I think everyone is rushing to judgement too quickly. Its easy to judge but you don't know how it fits into the plot quite yet — maybe its worth seeing more before rushing to a conclusion?

Also, so many people on my twitter timeline were making fun of Chris Pratt riding a motorcycle with a herd of raptors yet they had no problem with Raptors being smart enough to open doors in the original 1993 Steven Spielberg film. Their intelligence has been well established in the series and original film, so I don't understand why the idea of Raptors being trained like how other zoo animals are trained is crazy, in a movie where there is a theme park filled with live dinosaurs we somehow recreated. /rant

As for the mutant freaks Trevorrow makes mention of, we almost got that movie. Below is an earlier report from Angie Han which shows concept art from a much earlier version of Jurassic Park 4 which involved human-dinosaur hybrids.

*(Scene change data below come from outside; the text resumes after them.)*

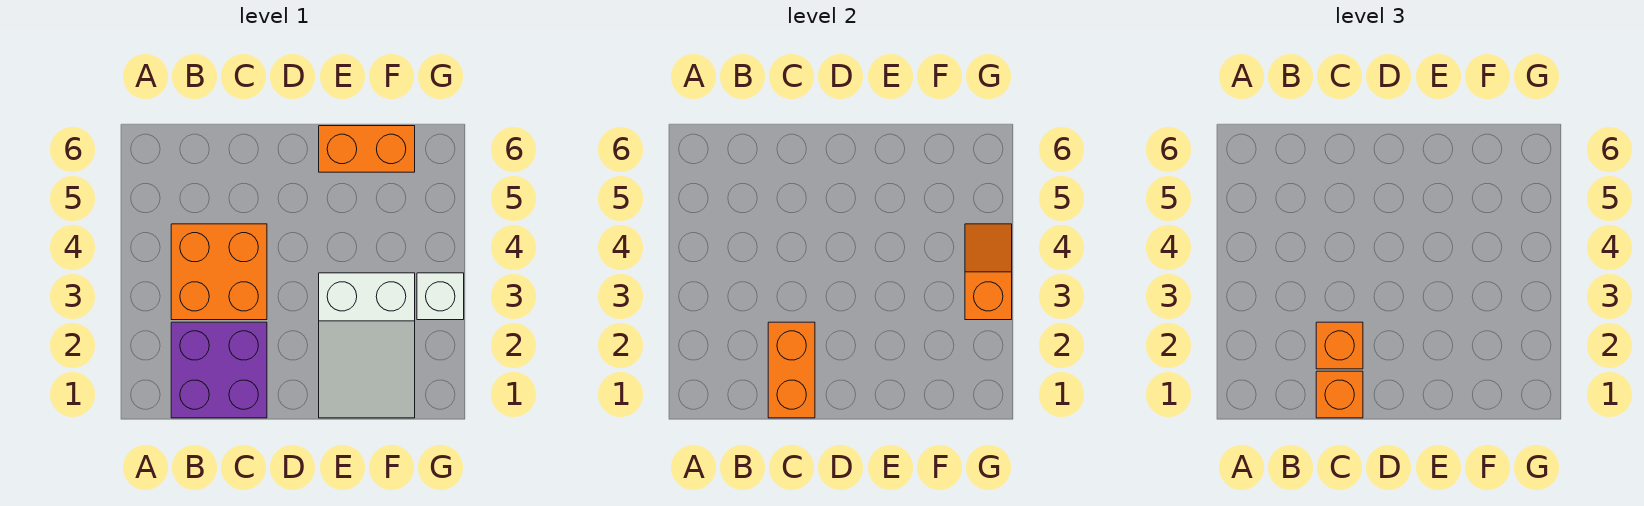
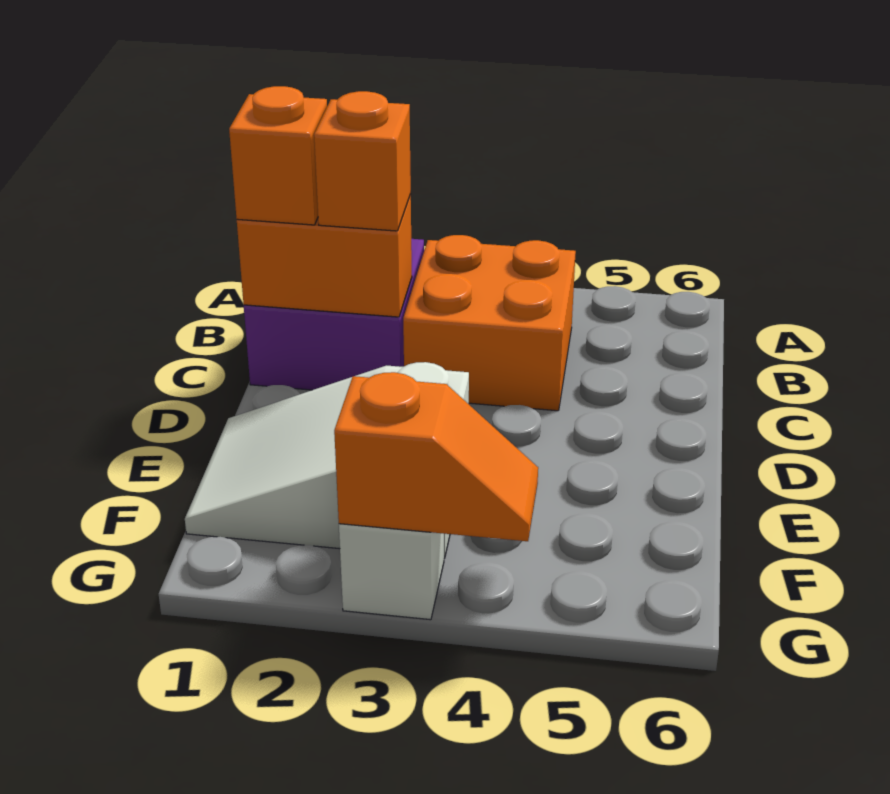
orange brick E6:F6 level 1 -> none

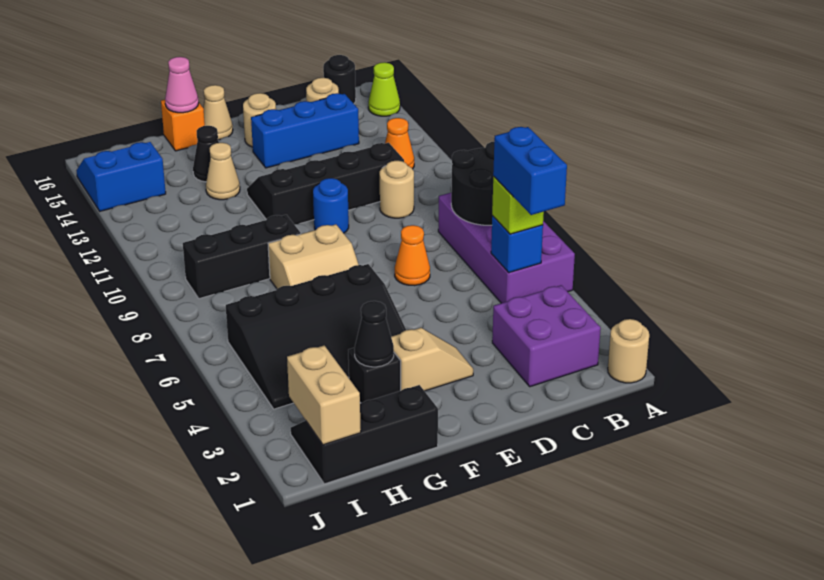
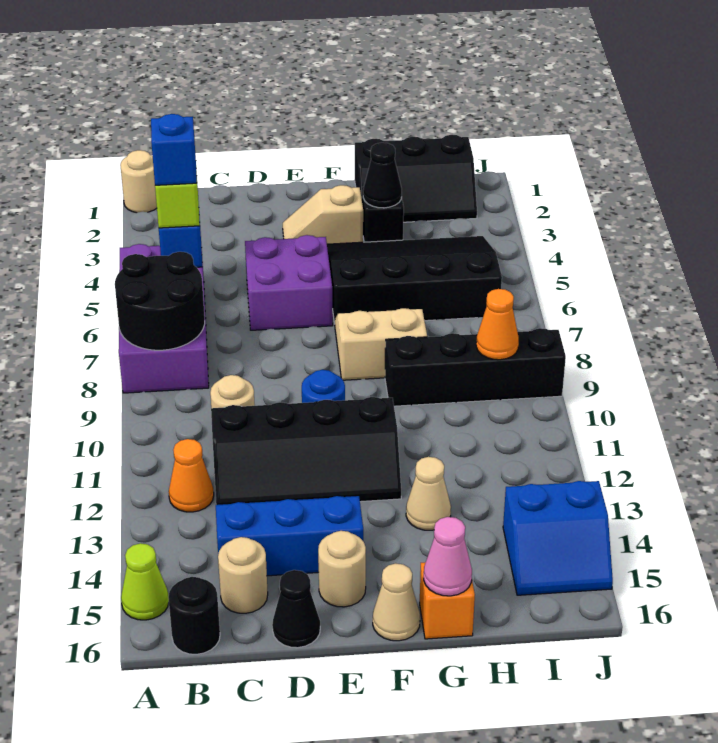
purple brick B2:C3 level 1 -> purple brick D5:E6 level 1
blue brick B4:B5 level 4 -> blue brick B5 level 4
orange cone D7 level 1 -> orange cone I9 level 2
black brick G9:I9 level 1 -> black brick G9:J9 level 1
black cone G14 level 1 -> black cone D16 level 1
tan brick I1:I2 level 2 -> none

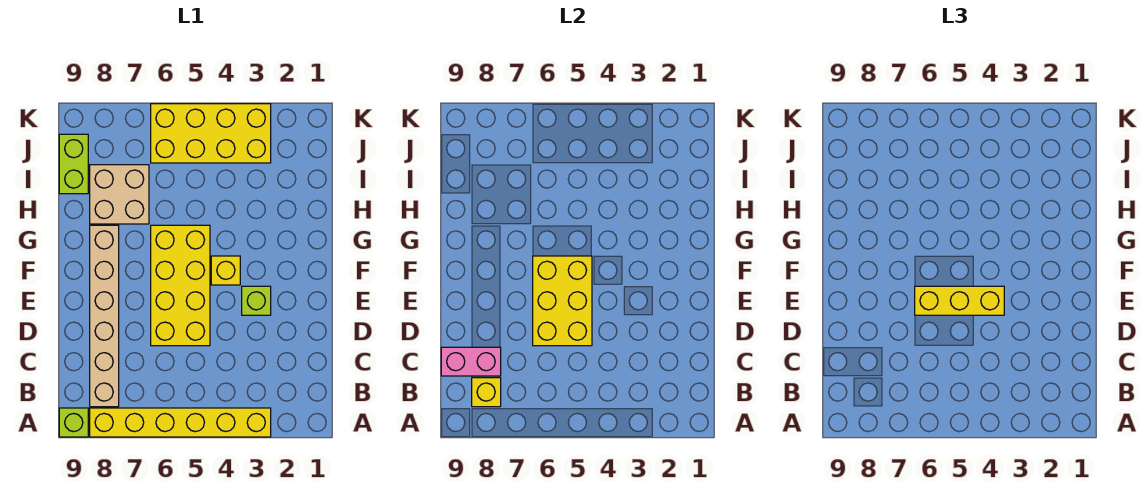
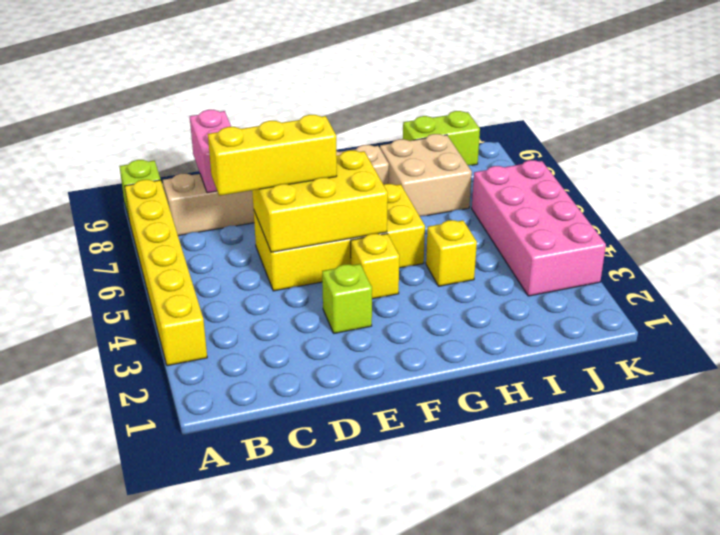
yellow brick B8 level 2 -> yellow brick H4 level 1
yellow brick E4:E6 level 3 -> yellow brick C6:E6 level 3
yellow brick J3:K6 level 1 -> pink brick J3:K6 level 1

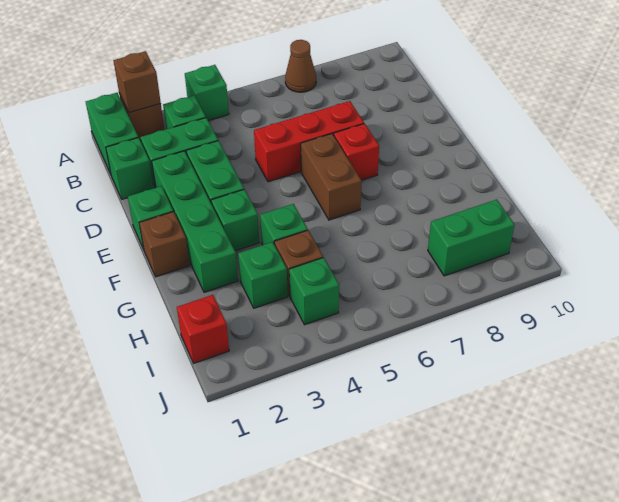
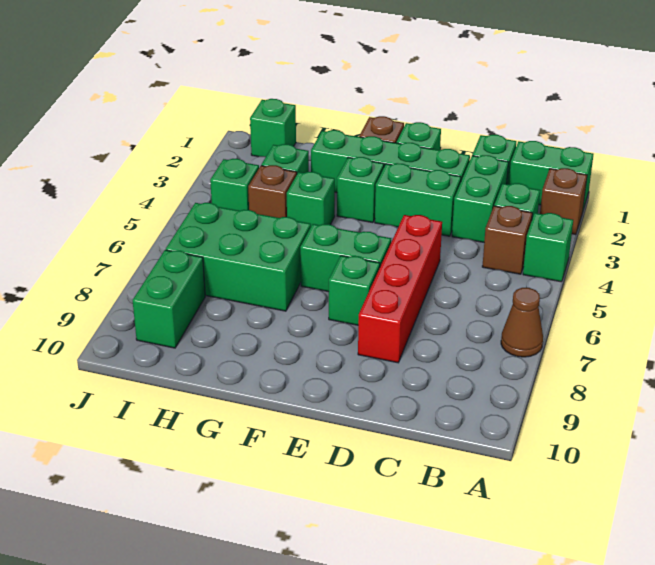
brown brick A2 level 2 -> brown brick B4 level 1
red brick D5:D7 level 1 -> red brick D5:D8 level 1
brown brick E6:F6 level 1 -> green brick E6:F6 level 1
red brick E7 level 1 -> green brick E7 level 1
none -> green brick G6:I7 level 1
red brick I1 level 1 -> green brick I1 level 1

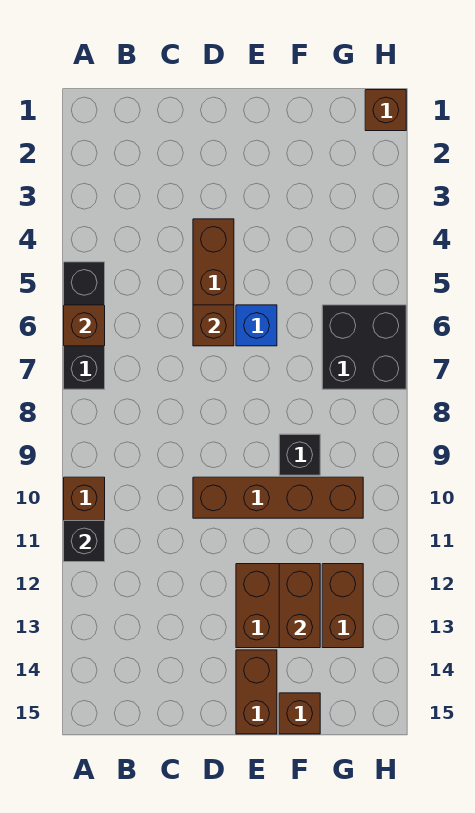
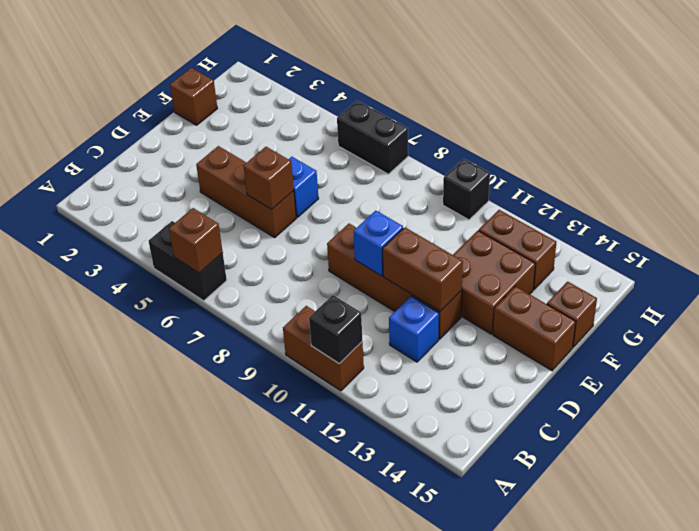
black brick A5:A7 level 1 -> black brick A5:A6 level 1
none -> blue brick C12 level 1
brown brick D10:G10 level 1 -> brown brick D9:D12 level 1
none -> blue brick D10 level 2
black brick F9 level 1 -> black brick H10 level 1
brown brick F12:F13 level 2 -> brown brick D11:D12 level 2
black brick G6:H7 level 1 -> black brick H6:H7 level 1
brown brick H1 level 1 -> brown brick F1 level 1

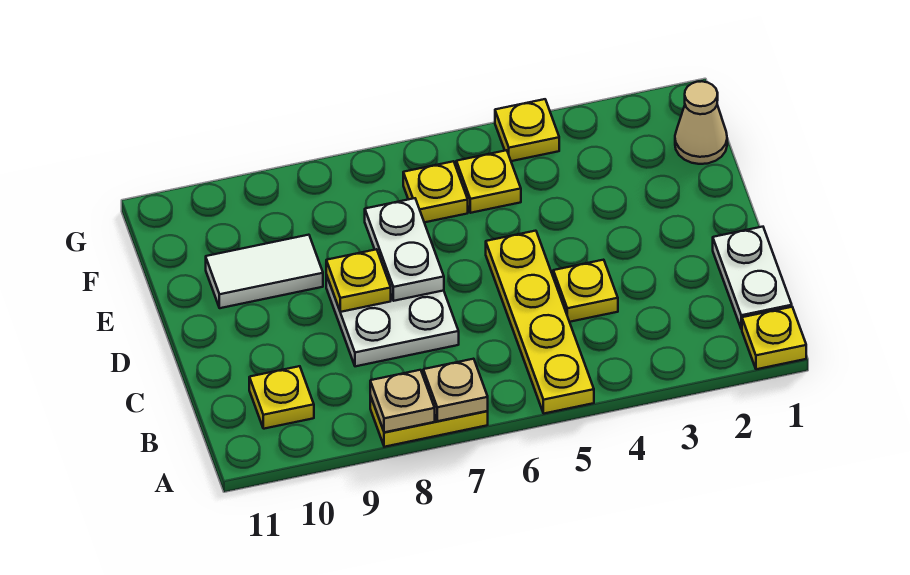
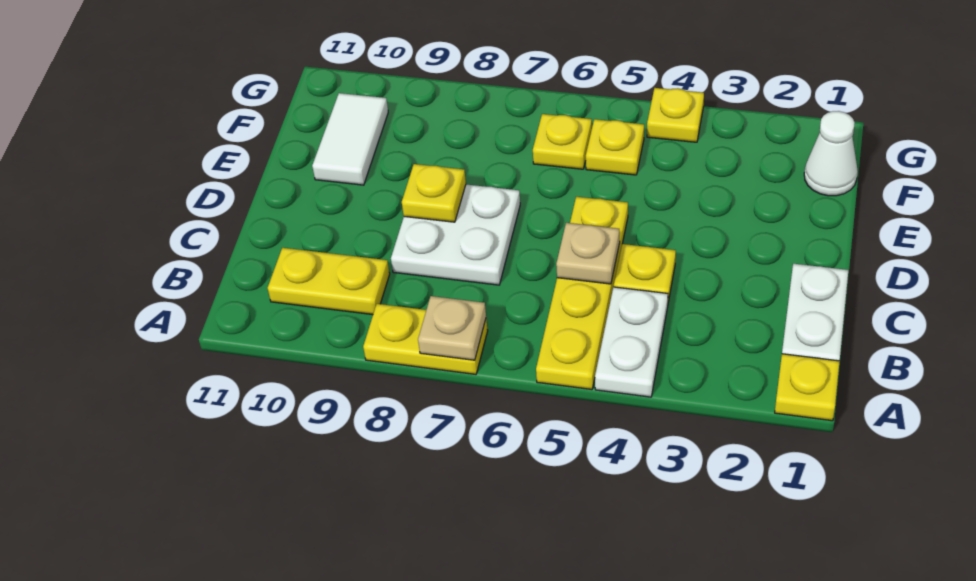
tan plate A8 level 2 -> tan plate C5 level 2
yellow plate B10 level 1 -> yellow plate B9:B10 level 1
white plate D7:E7 level 2 -> white plate A4:B4 level 1
white tile E9:E10 level 1 -> white tile E10:F10 level 1
tan cone F1 level 1 -> white cone F1 level 1

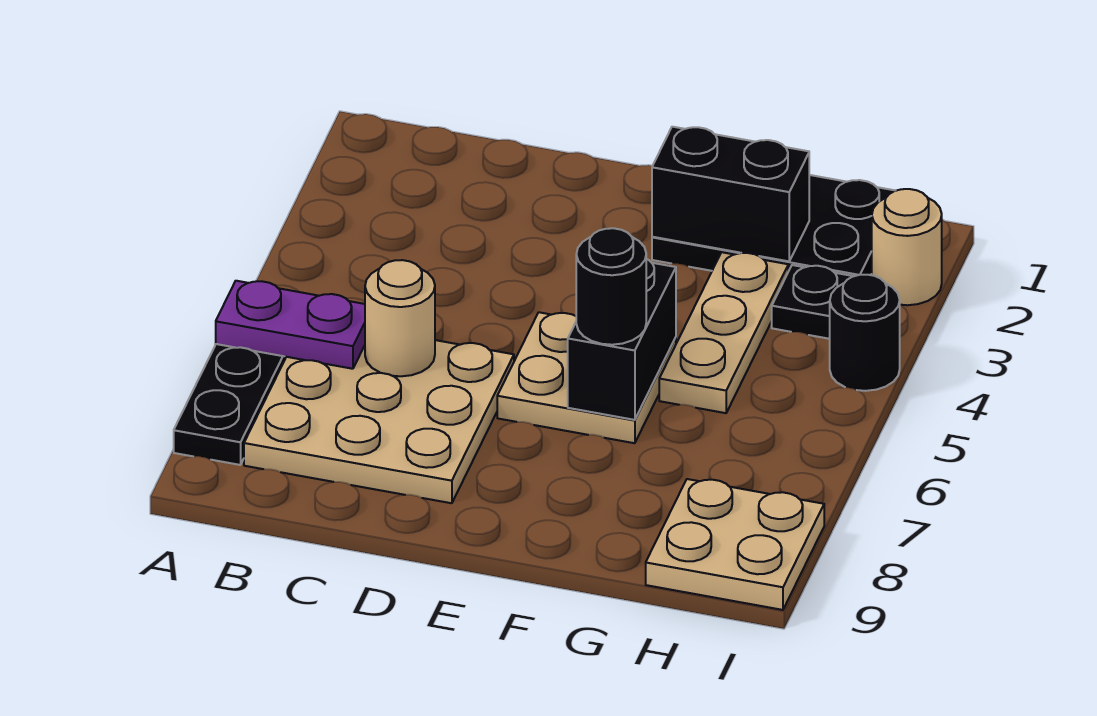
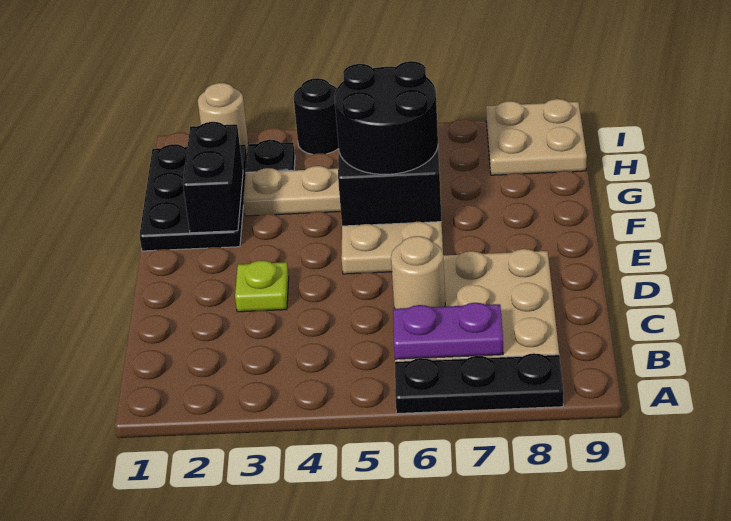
purple plate A6:B6 level 2 -> purple plate B6:B7 level 2
none -> lime plate D3 level 1
black round brick F6 level 3 -> black round brick F5:G6 level 3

Angie Han's original post from October 10th 2012 follows:

The trick for any sequel is to balance the old with the new. A good one should deliver more of what made the last movie a hit, but avoid retracing too many of the exact same steps. But that order gets harder to fill as the series churns out more and more installments, each less surprising than the last. Sometimes, it starts to look like all that's left to do is simply take the franchise in a whole new direction.

Like, say, shifting the focus from dinosaurs to terrifying human-dino hybrids in a fourth Jurassic Park movie. Jurassic Park IV has been in development for about a decade now, with little progress to show for it. A new incarnation of the project picked up steam this summer when Rick Jaffa and Amanda Silver (Rise of the Planet of the Apes) signed on to script, but as of yet we have no inkling of what the new storyline might be.

Now, however, we have a pretty good idea of what Jurassic Park IV almost was. Reddit user sketchampm posted the following snapshots of concept art related to the a 2005 version of the script by William Monahan and John Sayles.

Jurassic World Dinosaur-Human Hybrids Concept Art

Back in 2005, William Monahan and John Sayles wrote a script for Jurassic Park 4 in which a secret genetics lab has been cross-breeding humans with dinosaurs. The result is an army of grotesque and intelligent humanoid dino freaks with problem-solving intelligence and the ability to fire automatic weapons. Yeah. Their storyline was scrapped but it apparently got much farther along in production than anyone realized.

Looks wild... and terrible. Weapon-wielding dino-men could be cheesy fun in the right context — a Syfy TV movie, perhaps? — but a Jurassic Park movie probably isn't it. Hopefully, whatever Silver and Jaffa have cooking isn't quite this silly. For more details from the script check out this 2007 writeup from AICN, which actually admired the over-the-top lunacy of the idea.